Sunday, January 11, 2009

 

Seeing Housework Through Male Eyes

When designating duties, the most important thing to consider is not talent, or even experience. The most important criteria are all of the following:

1) The person you assign should not be pregnant.

During the first trimester of pregnancy, for example, my wife spent virtually all of her time sleeping, working and lying on the couch complaining of morning sickness. Things have changed for the second trimester, however, in that she now spends all of her time working, sleeping and lying on the couch complaining of back pain.

But pregnancy is a hard time for the husband too, and the worst part is not the financial responsibility that’s coming, nor the emotional responsibility that’s already arrived: It’s the housework.

From the moment my wife’s stomach turned against her – both inside and out – I noticed a particular tend every Friday, the first day of my weekend. On those days, at a time when so many budgets are now in the red, the currencies of dirty dishes, unwashed laundry and plastic bottles were turning surpluses. These situations couldn’t be addressed before Friday, because I always come home from work late and because my wife is to busy a) lying on the couch and b) groaning.

There are many duties to be performed on Fridays, when I’m home and she’s not, but what she always asks Thursday night is for me to vacuum the floor. It’s not that this is a more important task than the laundry or taking out the trash, it’s just the one I’m least likely to do without her asking.

Vacuuming has long been my least favorite chore, not because it’s the hardest, but because I find the least benefit in doing it. Some have attributed this to a condition called Male Eyes, in which men can’t see the individual specks of dirt on a carpet. This is a fallacy, however: Male Eyes doesn’t inhibit us from seeing them, but it does prevent us from seeing their significance. As far as we’re concerned, if we have no guests coming over, a few extra specks give the floor flavor.

In order for me to actually care about a foreign substance on the carpet, it would need to be a) a few inches in diameter and b) bright yellow or purple, in which case vacuuming would do no good.

Still, I do eventually manage to muster the energy required to overcome my apathy, and set the vacuum to work.

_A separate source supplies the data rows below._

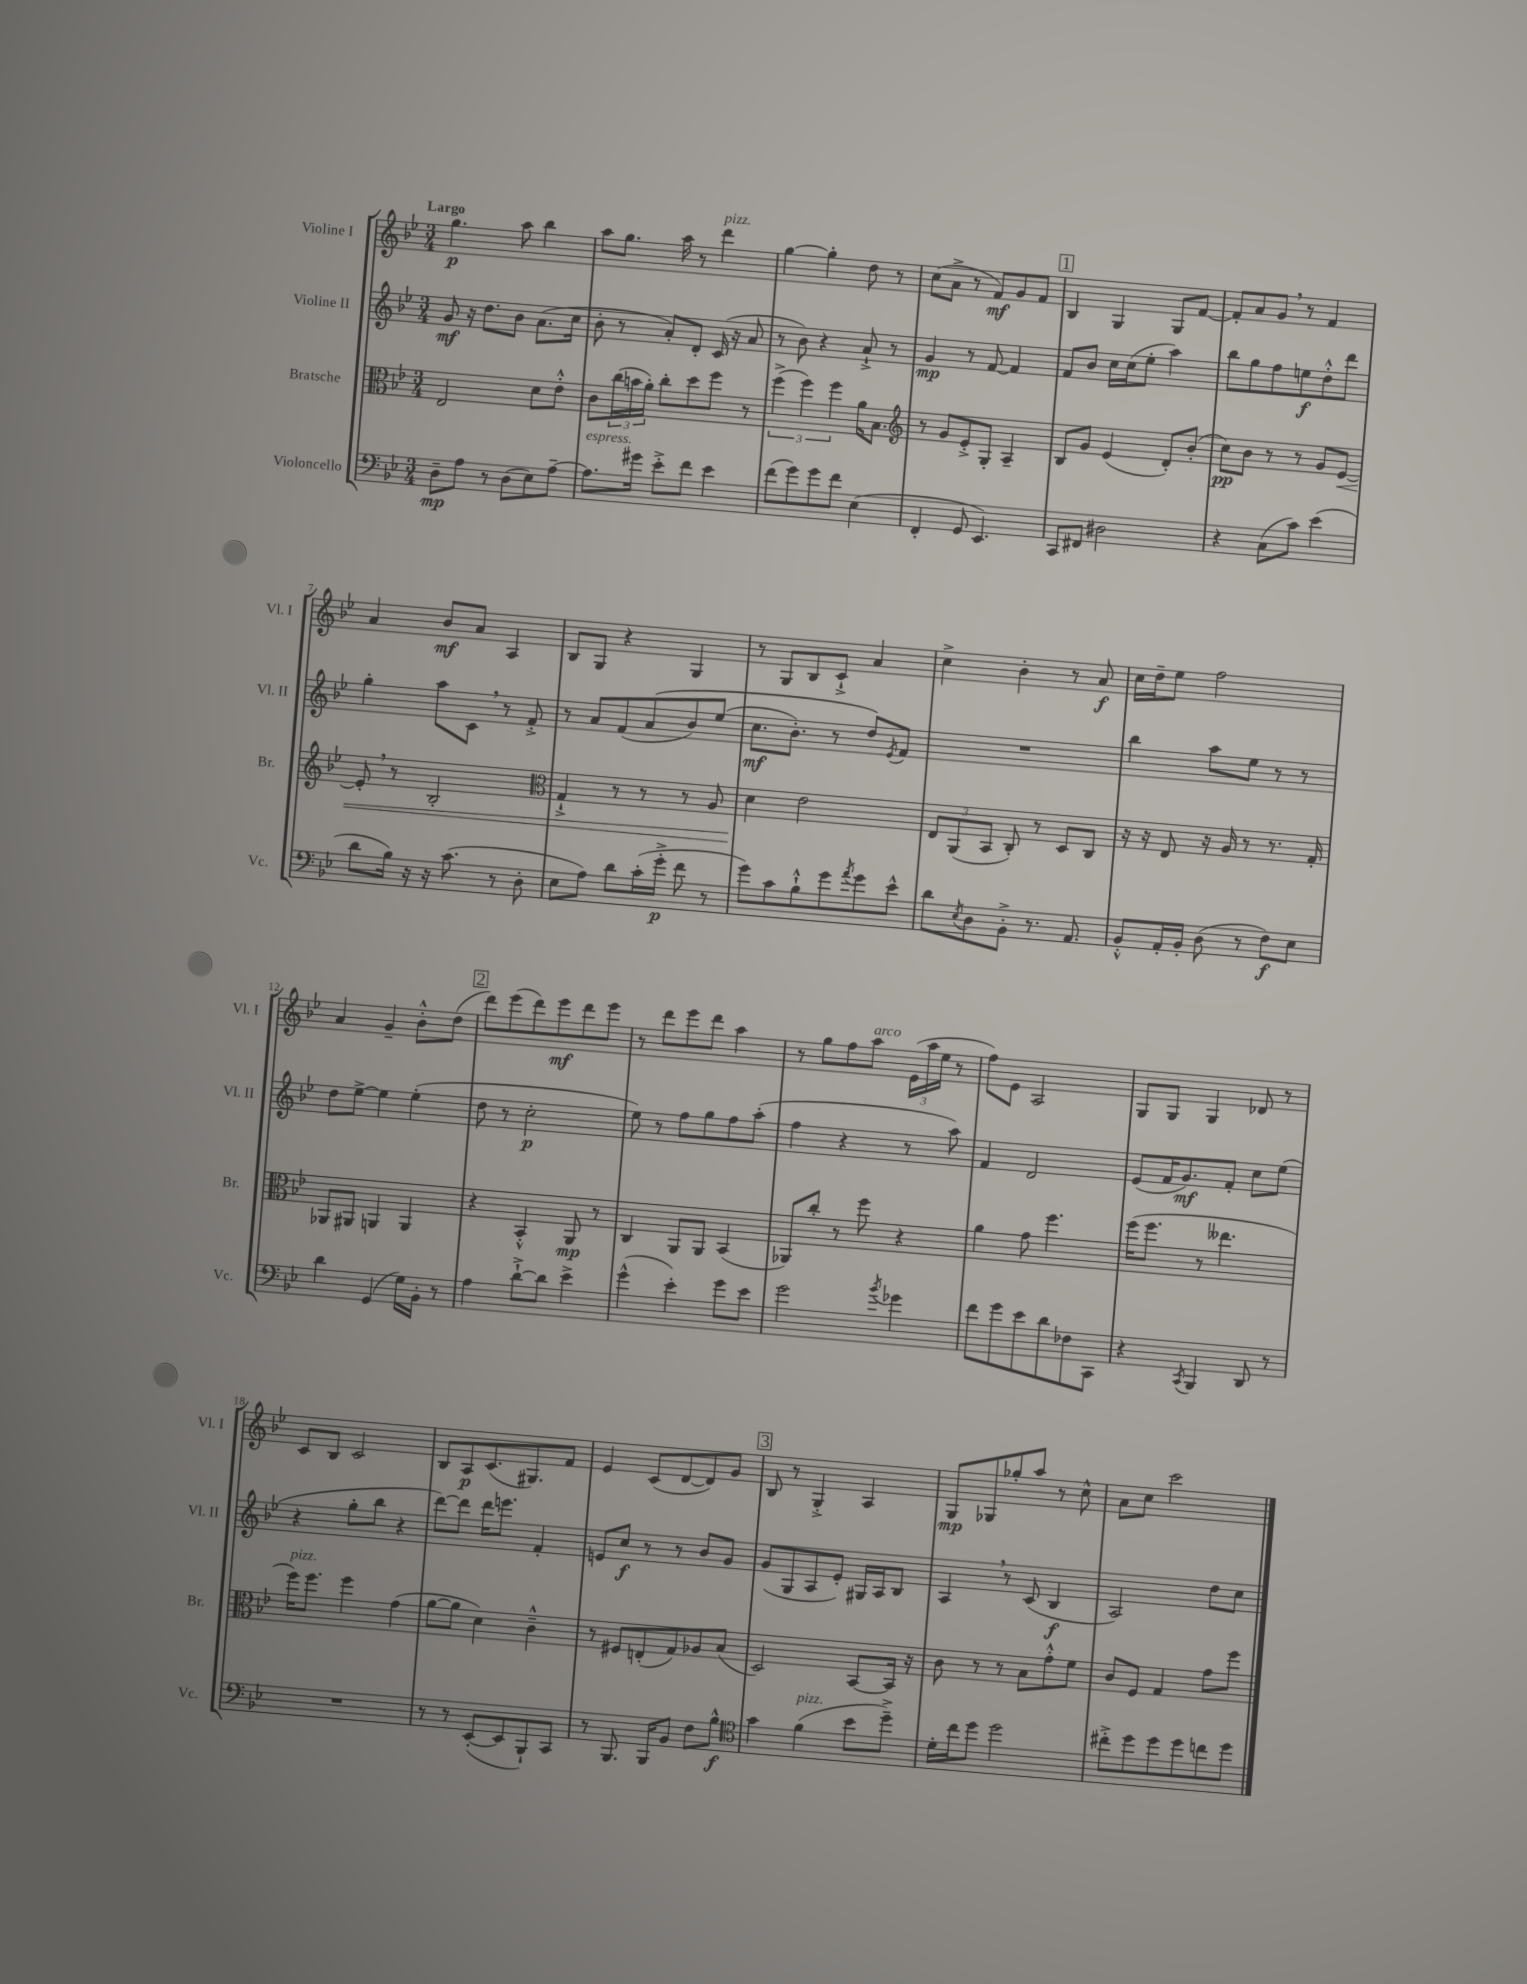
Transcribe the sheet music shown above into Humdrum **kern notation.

**kern	**kern	**kern	**kern
*staff4	*staff3	*staff2	*staff1
*clefF4	*clefC3	*clefG2	*clefG2
*k[b-e-]	*k[b-e-]	*k[b-e-]	*k[b-e-]
*M3/4	*M3/4	*M3/4	*M3/4
8D~	2E-	8g	4.gg
8A	.	16r	.
.	.	8.dd	.
8r	.	.	.
(8D	.	8b-	8aa
8E-)	8d	(8.a	4bb-
[8A~	8e-'^^	.	.
.	.	16cc	.
=	=	=	=
8.A]	8c	8b-'	8aa
.	(24cc	8r	8.gg
.	24b	.	.
16g#	.	.	.
.	24a')	.	.
8e-'^	8cc'	8a')	.
.	.	.	16aa
8f	8dd	8d'	8r
4e-	8ff	(16c	4ddd
.	.	16r	.
.	8r	8a	.
=	=	=	=
(8f	(6ff^	8r	[4gg
8g)	.	8b-)	.
.	6ff)	.	.
8g	.	4r	4gg']
.	6ff	.	.
8f	.	.	.
(4E-	16a	8a`^	8dd
.	8.B-	.	.
.	.	8r	8r
=	=	=	=
*	*clefG2	*	*
4FF'	8r	4g	(8cc
.	8g	.	8a^
8GG	8e-'^	8r	8r
4.EE-)	8G'	[8f	8f)
.	4A~	4f]	8g
.	.	.	8f
=	=	=	=
8CC	8B-	8f	4B-
8FF#	8g	8b-	.
2D#	(4e-	16cc	4G
.	.	(16cc	.
.	.	8ee-'	.
.	8d')	4aa)	8G
.	(8b-'	.	[8f
=	=	=	=
4r	8cc)	8bb-	8f']
.	8b-	8gg	8a
(8C	8r	8ff	8g
8c)	8r	8ee	8r
(4e-	8g	8dd'^^	4f
.	[8e-	8ddd	.
=	=	=	=
8d	8e-']	4gg'	4a
16B-)	8r	.	.
16r	.	.	.
16r	2B-'	8aa	8b-
(8.c	.	.	.
.	.	8c	8a
8r	.	8r	4A
8D'	.	8f'^	.
=	=	=	=
*	*clefC3	*	*
8E-	4G`^	8r	8B-
8A)	.	8a	8G
8d	8r	(8f	4r
(16c'	8r	&(8a	.
16g'^	.	.	.
8f	8r	8b-)	4G
8r	8A	(8ee-	.
=	=	=	=
8g)	4d	8.cc	8r
8c	.	.	8G
.	.	8.b-')	.
8B-`^^	2e-	.	8B-
8g	.	8r	8c`^
8qa	.	.	.
8g	.	8dd&)	4a
.	.	8qe-	.
8e-^^	.	8f	.
=	=	=	=
8d	12E-	2.r	4cc^
.	(12AA	.	.
8qE-	.	.	.
8D	.	.	.
.	12BB-	.	.
8BB-'^	8C')	.	4b-'
8.r	8r	.	.
.	8D	.	8r
8.AA	.	.	.
.	8C	.	8a
=	=	=	=
8BB-'^^	16r	4bb-	16cc
.	16r	.	16dd~
16AA'	8E-	.	8ee-
16BB-'	.	.	.
(8D	16r	8aa	2ff
.	16A	.	.
8r	8r	8ee-	.
8F)	8.r	8r	.
8E-	.	8r	.
.	16G'	.	.
=	=	=	=
4d	8AA-	8dd	4a
.	8AA#	[8ee-^	.
(4GG	4AA	4ee-]	4g~
16G)	4AA	(4ee-'	8b-'^^
16BB-'	.	.	.
8r	.	.	(8dd
=	=	=	=
4A	4r	8dd	8ddd)
.	.	8r	(8eee-
[8d`^	4BB-'^^	2cc'	8ddd)
8d]	.	.	8eee-
4e-^	8AA	.	8ddd
.	8r	.	8eee-
=	=	=	=
(4g^^	4C	8ee-)	8r
.	.	8r	8ddd
4e-')	8AA	8ff	8eee-
.	8AA	8gg	8ddd
8g	(4BB-	8ff	4aa
8e-	.	(8aa'	.
=	=	=	=
2g	8AA-)	4ff	8r
.	8cc'	.	8gg
.	8r	4r	8ff
.	8ff	.	8aa
8qb-	.	.	.
4g-	4r	8r	(24e-
.	.	.	24aa
.	.	.	24ee-
.	.	8aa)	8r
=	=	=	=
8f	4a	4f	8ff)
8g	.	.	8e-
8e-	8g	2d	2A
8d	4.ff	.	.
8F-	.	.	.
8CC	.	.	.
=	=	=	=
4r	(16ff	(8e-	8G
.	8.ff	.	.
.	.	16f	8G
.	.	8.g)	.
8qCC	.	.	.
4BBB-	8r	.	4G
.	4.ee--	8f'	.
8DD	.	8cc	8d-
8r	.	(8ee-	8r
=	=	=	=
2.r	16ff)	4r	8c
.	8.ff	.	.
.	.	.	8B-
.	4ff	8gg'	2c
.	.	8bb-	.
.	(4g	4r	.
=	=	=	=
8r	[8a	[8ddd)	8B-
8r	8a]	8ddd]	8A
([8EE-'	4d)	16ddd	(8.c
.	.	8.eee	.
8EE-]	.	.	.
.	.	.	8.G#)
8BBB-`)	4c~^^	4f'	.
8CC	.	.	8f
=	=	=	=
8r	8r	8e	4e-
8.BBB-	8F#	8cc	.
.	(8E'	8r	(8c
16BBB-	.	.	.
8BB-	8G)	8r	[8d
8F	8A-	8b-	8d])
8B-^^	(8B-	8g	8g
=	=	=	=
*clefC4	*	*	*
4g	2D)	(8g	8B-
.	.	8G	8r
(4f	.	8A	4G'^
.	.	8e-')	.
8b-	[8BB-	16G#	4A
.	.	16A	.
8dd~^)	16BB-]	8B-	.
.	16r	.	.
=	=	=	=
16d'	8c	4A	8G
16cc	.	.	.
8dd	8r	.	8G-
2dd	8r	8r	8gg-'
.	8B-	(8c	8aa
.	8g'^^	4B-	8r
.	8f	.	8cc^^
=	=	=	=
8cc#'^	8c	2A)	8a
8dd	8F	.	8cc
8dd	4G	.	2ccc
8dd	.	.	.
8cc	8g	8dd	.
8dd	8ff	8cc	.
==	==	==	==
*-	*-	*-	*-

After testing it to make sure it’s actually picking stuff up, I give every inch of the kitchen, bedroom and living room floor a thorough sweep, making sure to have picked up every visible shred of dirt, paper or plastic. After looking over my handiwork, I put the vacuum away, and only then do I unfailing notice some now clearly visible specks of foreign substance in an area I’m rather positive I vacuumed.

Apparently, these specks are utilizing some manner of high-tech cloaking device which they don’t turn off until I’ve put the vacuum away. I’d bring it back out again, but I feel their ingenuity should be rewarded.

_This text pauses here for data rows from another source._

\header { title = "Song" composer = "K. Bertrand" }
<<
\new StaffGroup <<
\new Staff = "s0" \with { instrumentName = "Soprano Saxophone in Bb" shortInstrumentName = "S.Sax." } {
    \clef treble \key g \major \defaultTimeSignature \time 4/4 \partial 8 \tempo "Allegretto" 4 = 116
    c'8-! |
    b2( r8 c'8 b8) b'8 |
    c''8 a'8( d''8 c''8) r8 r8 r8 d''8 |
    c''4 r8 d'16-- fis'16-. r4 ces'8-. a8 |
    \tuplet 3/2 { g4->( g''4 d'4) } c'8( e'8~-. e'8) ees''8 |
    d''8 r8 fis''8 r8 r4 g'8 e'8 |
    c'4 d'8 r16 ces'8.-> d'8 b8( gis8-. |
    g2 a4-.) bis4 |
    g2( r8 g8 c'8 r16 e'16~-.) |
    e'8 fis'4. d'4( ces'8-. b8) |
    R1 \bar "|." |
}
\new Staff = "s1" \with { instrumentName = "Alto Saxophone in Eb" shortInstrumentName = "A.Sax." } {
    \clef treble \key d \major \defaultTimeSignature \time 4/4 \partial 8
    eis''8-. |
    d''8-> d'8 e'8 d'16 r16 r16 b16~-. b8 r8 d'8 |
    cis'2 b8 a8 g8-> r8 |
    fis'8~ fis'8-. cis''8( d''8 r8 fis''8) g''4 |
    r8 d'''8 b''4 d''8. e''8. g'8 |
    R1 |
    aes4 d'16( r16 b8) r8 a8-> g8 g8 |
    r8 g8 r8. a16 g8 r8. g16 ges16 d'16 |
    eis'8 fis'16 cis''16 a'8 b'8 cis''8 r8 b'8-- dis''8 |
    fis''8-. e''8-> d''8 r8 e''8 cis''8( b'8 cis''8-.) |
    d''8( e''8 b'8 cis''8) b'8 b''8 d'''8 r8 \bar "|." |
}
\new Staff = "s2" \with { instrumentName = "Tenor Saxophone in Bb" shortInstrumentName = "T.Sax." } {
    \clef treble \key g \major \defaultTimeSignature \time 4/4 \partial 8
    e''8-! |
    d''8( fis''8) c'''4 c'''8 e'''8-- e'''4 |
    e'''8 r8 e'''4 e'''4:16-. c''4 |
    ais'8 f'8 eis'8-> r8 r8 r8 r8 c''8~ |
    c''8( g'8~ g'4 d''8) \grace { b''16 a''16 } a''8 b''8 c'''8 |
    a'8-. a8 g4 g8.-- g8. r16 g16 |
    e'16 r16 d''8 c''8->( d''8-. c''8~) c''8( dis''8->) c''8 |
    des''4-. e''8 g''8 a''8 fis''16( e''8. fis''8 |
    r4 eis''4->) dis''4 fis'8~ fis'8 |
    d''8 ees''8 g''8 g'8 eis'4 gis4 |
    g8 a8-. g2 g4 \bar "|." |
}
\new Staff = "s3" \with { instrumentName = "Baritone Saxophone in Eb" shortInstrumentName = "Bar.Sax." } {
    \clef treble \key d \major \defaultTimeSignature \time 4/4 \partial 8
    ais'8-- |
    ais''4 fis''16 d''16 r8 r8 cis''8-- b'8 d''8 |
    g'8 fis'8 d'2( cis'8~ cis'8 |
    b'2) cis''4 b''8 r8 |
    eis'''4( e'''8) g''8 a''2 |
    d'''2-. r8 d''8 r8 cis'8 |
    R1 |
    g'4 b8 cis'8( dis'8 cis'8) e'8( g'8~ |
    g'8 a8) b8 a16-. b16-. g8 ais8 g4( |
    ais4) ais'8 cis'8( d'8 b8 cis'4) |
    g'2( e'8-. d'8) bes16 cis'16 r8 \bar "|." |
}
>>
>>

Next comes taking out the trash. In Korea, recycling is more than a platitude everyone appreciates but most feel inconvenienced by. Here, it’s a law that everyone appreciates but most feel painfully inconvenienced by. In our home, there are three separate bins: One for paper products, of which there are a lot; one for cans, of which there are a few; and one for plastic things, of which there are so many that it more than compensates for any deficiency in cans.

My task is to carry all three boxes to the elevator, hope it isn’t crowded, go to the first floor and leave them in the appropriate bins. The three boxes are not large, but while carrying all three the plastic bottles, content in their present form and opposed to being recycled, have been known to attempt escape.

“How do just two people ever acquire so many bottles in one week?” I ponder aloud. Soon, the combined effort of lifting the garbage and such contemplation leaves me very thirsty. “I sure could go for a whitish liquid that’s high in calcium and has a convenient, unscrewable plastic top,” I state aloud.

No closer to answering my original query, I begin the laundry. Since Korean households regard drying machines a luxury nearly equivalent to owning one’s own MLB franchise, most of us hang our clothes on a rack to dry. The first part of this task – carrying whatever washed load has been sitting in the laundry machine (probably since last weekend) – is the hardest part.

After that, one need only put more of them (after separating by colors, if one feels particularly vigorous) in the machine and turn it on. Soon, you’re well on your way to having more clean clothes.

Well, maybe. Recently, my wife, while commending my efforts at washing, hanging and folding our garments, pointed out that many of them were now covered with tiny specks of tissue paper. This coincided with the Korean winter, which isn’t that cold compared to, say, Neptune, but does prompt a surge in the sales of pocket-sized tissue packets.

“Next time, can you search your pockets before you do laundry?” she asks. I suppose I should feel chastened, but I can only reflect on the times before my married life began, when I was always forgetting that my dirty pants had ink pens in them.

That, I suppose, is progress brought on by experience.